14. The non-transitory computer-readable medium of claim 13, further comprising instructions that when executed by at least the processor cause the processor to:

store the recorded audio in a file and transmit the recorded audio file to a computing device, and at least one of: perform a speech to text transliteration on the recorded file to generate a text transcript of the recorded audio, save the text transcript, transmit the text transcript to the external system, analyze the text transcript to parse out commands, and perform one or more third actions based on the parsed commands.

15. The non-transitory computer-readable medium of claim 13, further comprising instructions that when executed by at least the processor cause the processor to:

configure the second activity to include one or more of: a voice command that triggers the mobile computing device to perform voice recognition, a pressing on an object associated with execution of the voice memo recording application, a pressing on a home button of the mobile computing device, a pressing on a back button of the mobile computing device, a turning off the screen of the mobile computing device, and a pressing on a physical button or haptic button of the mobile computing device.

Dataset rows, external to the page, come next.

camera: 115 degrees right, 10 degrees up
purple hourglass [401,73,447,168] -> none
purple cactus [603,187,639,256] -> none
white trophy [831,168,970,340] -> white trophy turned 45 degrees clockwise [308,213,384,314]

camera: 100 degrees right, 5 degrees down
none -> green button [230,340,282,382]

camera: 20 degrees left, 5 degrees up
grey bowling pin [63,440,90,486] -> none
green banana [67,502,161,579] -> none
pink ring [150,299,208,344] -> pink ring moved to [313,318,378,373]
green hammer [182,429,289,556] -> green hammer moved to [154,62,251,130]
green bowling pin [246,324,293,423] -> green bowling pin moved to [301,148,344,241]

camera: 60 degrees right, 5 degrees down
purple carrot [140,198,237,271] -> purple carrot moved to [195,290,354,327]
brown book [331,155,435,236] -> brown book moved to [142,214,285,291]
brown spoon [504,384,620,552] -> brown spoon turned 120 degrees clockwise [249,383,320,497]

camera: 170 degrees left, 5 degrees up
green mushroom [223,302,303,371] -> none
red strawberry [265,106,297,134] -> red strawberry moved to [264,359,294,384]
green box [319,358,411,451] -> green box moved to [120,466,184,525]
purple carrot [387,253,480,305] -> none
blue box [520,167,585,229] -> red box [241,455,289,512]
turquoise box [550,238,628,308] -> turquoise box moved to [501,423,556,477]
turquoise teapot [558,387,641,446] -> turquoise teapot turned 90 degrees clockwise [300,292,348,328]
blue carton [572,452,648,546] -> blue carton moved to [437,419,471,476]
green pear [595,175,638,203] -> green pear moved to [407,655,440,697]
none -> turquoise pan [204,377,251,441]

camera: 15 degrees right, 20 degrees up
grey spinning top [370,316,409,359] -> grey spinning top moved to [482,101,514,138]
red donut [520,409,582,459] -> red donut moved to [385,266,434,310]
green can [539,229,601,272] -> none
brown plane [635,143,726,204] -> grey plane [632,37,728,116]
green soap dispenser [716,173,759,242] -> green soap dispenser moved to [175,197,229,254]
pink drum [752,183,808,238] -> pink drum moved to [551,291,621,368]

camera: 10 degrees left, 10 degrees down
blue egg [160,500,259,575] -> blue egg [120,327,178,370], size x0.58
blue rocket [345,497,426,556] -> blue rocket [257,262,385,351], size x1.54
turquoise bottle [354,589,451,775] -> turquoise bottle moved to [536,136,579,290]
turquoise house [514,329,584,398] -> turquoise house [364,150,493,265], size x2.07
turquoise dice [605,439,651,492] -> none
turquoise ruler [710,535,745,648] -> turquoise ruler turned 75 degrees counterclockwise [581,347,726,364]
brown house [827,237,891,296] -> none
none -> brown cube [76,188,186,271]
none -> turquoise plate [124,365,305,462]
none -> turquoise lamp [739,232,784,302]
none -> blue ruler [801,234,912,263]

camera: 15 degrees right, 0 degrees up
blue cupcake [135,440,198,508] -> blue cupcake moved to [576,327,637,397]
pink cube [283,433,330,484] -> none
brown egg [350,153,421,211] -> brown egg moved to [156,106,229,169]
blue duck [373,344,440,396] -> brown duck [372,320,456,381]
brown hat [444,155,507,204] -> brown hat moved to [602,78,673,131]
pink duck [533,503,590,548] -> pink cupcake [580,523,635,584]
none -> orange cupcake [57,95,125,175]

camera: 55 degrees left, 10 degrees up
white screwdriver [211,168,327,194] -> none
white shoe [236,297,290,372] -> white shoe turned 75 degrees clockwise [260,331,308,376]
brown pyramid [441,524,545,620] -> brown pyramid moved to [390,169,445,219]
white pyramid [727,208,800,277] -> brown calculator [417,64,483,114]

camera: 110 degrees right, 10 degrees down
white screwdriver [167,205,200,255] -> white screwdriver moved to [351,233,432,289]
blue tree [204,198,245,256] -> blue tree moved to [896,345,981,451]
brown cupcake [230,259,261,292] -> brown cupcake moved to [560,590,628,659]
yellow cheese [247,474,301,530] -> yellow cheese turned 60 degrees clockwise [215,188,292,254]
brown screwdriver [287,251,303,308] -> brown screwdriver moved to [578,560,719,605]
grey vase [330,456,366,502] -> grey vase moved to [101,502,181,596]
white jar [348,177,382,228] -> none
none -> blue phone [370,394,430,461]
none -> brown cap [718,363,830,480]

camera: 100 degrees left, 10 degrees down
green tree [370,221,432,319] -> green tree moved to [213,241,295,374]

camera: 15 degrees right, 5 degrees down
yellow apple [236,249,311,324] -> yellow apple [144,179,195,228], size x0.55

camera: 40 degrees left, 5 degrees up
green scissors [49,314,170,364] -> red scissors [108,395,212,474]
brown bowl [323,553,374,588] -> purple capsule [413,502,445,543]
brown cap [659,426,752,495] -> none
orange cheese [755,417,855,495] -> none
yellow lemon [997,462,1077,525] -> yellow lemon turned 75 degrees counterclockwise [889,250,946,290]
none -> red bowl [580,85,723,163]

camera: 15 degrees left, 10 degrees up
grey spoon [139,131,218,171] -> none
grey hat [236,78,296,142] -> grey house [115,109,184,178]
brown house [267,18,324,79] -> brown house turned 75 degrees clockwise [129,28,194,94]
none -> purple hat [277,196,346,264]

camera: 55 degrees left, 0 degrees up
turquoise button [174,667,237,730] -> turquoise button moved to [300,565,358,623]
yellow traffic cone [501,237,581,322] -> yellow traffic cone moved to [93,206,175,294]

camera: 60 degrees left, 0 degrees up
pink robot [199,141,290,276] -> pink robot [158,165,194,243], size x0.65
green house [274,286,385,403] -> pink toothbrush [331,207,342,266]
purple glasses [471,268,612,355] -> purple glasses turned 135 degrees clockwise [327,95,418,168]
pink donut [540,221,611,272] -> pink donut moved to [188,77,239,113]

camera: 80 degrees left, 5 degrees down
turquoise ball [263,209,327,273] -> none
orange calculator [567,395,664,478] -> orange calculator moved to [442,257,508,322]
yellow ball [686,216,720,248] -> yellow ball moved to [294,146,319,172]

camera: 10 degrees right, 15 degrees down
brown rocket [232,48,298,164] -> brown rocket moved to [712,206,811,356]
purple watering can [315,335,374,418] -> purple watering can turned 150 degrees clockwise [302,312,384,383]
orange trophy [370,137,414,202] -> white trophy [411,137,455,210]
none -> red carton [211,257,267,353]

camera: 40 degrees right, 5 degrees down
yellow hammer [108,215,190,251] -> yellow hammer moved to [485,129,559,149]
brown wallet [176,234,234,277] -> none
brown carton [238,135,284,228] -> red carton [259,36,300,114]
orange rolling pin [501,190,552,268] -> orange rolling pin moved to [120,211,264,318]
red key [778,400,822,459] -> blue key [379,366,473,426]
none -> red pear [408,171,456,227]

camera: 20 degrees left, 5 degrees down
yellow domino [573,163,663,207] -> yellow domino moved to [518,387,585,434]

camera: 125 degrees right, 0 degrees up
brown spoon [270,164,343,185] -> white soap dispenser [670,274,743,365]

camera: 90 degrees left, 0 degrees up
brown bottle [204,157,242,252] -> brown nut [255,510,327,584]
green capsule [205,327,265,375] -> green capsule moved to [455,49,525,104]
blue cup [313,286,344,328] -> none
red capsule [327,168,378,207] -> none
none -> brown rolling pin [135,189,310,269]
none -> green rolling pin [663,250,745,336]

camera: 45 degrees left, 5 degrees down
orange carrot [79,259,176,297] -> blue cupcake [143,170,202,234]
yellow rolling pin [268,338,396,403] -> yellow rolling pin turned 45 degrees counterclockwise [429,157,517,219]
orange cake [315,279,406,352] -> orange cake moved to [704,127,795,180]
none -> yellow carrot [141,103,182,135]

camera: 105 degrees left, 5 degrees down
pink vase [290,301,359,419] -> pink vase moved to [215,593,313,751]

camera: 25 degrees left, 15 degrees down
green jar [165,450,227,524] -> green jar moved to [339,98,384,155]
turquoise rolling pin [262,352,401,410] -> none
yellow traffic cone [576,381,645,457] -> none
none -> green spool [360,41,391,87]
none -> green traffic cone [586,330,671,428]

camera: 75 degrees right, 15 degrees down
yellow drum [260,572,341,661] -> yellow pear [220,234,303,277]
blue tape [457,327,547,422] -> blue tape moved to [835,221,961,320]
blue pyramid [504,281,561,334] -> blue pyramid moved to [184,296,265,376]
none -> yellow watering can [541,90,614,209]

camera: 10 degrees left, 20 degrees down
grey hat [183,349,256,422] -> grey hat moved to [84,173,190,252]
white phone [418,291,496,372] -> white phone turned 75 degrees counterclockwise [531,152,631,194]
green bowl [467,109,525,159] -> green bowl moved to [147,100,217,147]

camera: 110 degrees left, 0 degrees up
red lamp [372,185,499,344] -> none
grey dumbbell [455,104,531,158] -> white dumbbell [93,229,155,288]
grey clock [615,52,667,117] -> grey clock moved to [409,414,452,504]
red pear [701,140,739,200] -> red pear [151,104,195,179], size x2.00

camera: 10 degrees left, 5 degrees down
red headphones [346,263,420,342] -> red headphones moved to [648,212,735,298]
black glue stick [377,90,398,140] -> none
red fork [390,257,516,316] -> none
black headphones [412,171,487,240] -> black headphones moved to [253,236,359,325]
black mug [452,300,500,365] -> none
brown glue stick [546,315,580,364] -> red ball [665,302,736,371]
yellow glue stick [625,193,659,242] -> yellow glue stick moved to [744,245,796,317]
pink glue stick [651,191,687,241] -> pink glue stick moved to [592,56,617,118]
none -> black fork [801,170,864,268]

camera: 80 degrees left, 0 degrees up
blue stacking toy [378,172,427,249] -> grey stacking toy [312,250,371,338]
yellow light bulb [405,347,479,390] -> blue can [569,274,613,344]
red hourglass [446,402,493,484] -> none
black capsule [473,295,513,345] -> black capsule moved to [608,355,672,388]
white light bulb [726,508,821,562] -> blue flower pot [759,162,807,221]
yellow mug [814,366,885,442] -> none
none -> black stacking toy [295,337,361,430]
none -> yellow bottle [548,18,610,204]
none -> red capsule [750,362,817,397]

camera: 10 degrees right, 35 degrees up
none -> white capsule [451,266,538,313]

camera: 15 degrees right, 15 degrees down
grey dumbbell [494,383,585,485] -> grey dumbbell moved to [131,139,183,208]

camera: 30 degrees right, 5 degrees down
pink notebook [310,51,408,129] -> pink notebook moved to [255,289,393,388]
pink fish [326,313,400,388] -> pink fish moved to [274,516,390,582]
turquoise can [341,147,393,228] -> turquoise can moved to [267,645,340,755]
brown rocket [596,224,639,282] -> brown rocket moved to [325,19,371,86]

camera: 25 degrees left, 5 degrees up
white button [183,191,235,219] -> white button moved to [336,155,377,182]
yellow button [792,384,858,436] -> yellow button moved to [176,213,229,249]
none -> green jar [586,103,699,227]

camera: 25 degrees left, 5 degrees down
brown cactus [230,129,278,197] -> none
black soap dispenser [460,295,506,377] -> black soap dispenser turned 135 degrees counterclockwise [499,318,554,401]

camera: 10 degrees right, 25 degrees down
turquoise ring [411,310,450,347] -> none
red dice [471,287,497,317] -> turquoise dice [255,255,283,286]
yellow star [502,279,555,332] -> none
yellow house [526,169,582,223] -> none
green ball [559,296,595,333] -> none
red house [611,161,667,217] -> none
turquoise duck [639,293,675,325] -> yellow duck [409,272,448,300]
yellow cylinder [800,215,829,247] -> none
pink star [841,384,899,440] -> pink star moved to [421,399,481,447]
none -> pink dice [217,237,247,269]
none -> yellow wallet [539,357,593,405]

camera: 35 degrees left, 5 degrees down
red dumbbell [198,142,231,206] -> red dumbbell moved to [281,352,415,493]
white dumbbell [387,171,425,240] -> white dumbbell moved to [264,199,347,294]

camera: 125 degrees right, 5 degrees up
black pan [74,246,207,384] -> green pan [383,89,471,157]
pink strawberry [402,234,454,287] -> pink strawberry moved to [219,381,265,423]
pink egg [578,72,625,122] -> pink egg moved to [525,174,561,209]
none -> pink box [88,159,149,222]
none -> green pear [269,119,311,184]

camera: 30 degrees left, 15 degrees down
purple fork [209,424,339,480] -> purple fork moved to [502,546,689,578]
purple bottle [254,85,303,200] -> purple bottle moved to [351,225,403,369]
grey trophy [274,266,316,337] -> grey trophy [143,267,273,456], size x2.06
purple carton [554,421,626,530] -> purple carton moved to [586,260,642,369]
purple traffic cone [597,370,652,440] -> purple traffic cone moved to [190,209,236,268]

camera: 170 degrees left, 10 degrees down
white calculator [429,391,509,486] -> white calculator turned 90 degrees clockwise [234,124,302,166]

16. The non-transitory computer-readable medium of claim 13, further comprising instructions that when executed by at least the processor cause the processor to:

turn off the screen of the mobile computing device, run the voice memo application in the background, and configure the mobile computing device to perform at least one of the first action and the second action responsive to a preset voice command.

17. A computing system, comprising:

at least one processor connected to at least one memory;

a non-transitory computer readable medium including instructions stored thereon that when executed by at least the processor cause the processor to:

detect, by a mobile computing device, a first activity and responsive to the detection of the first activity, perform a first action;

display, on a graphical user interface (GUI) of the mobile computing device, a voice memo recording application;

record audio from a microphone of the mobile computing device after detecting the first activity; and

trigger, by the voice memo recording application, the microphone to immediately stop recording upon losing focus.

18. The computing system of claim 17, wherein the instructions further include instructions that when executed by at least the processor cause the processor to:

configure the first activity to include one or more of: a voice command that triggers the mobile computing device to perform voice recognition and a pressing on an object associated with execution of the voice memo recording application to launch the voice memo recording application.

19. The computing system of claim 17, wherein the instructions further include instructions that when executed by at least the processor cause the processor to:

detect, by a mobile computing device, a second activity causing the voice memo recording application to lose focus, and responsive to the detection of the second activity, perform a second action, the second action comprising of stopping the recording of audio.

20. The computing system of claim 19, wherein the instructions further include instructions that when executed by at least the processor cause the processor to:

store the recorded audio in a file and transmit the recorded audio file to a computing device, and at least one of: perform a speech to text transliteration on the recorded file to generate a text transcript of the recorded audio, save the text transcript, transmit the text transcript to the external system, analyze the text transcript to parse out commands, and perform one or more third actions based on the parsed commands.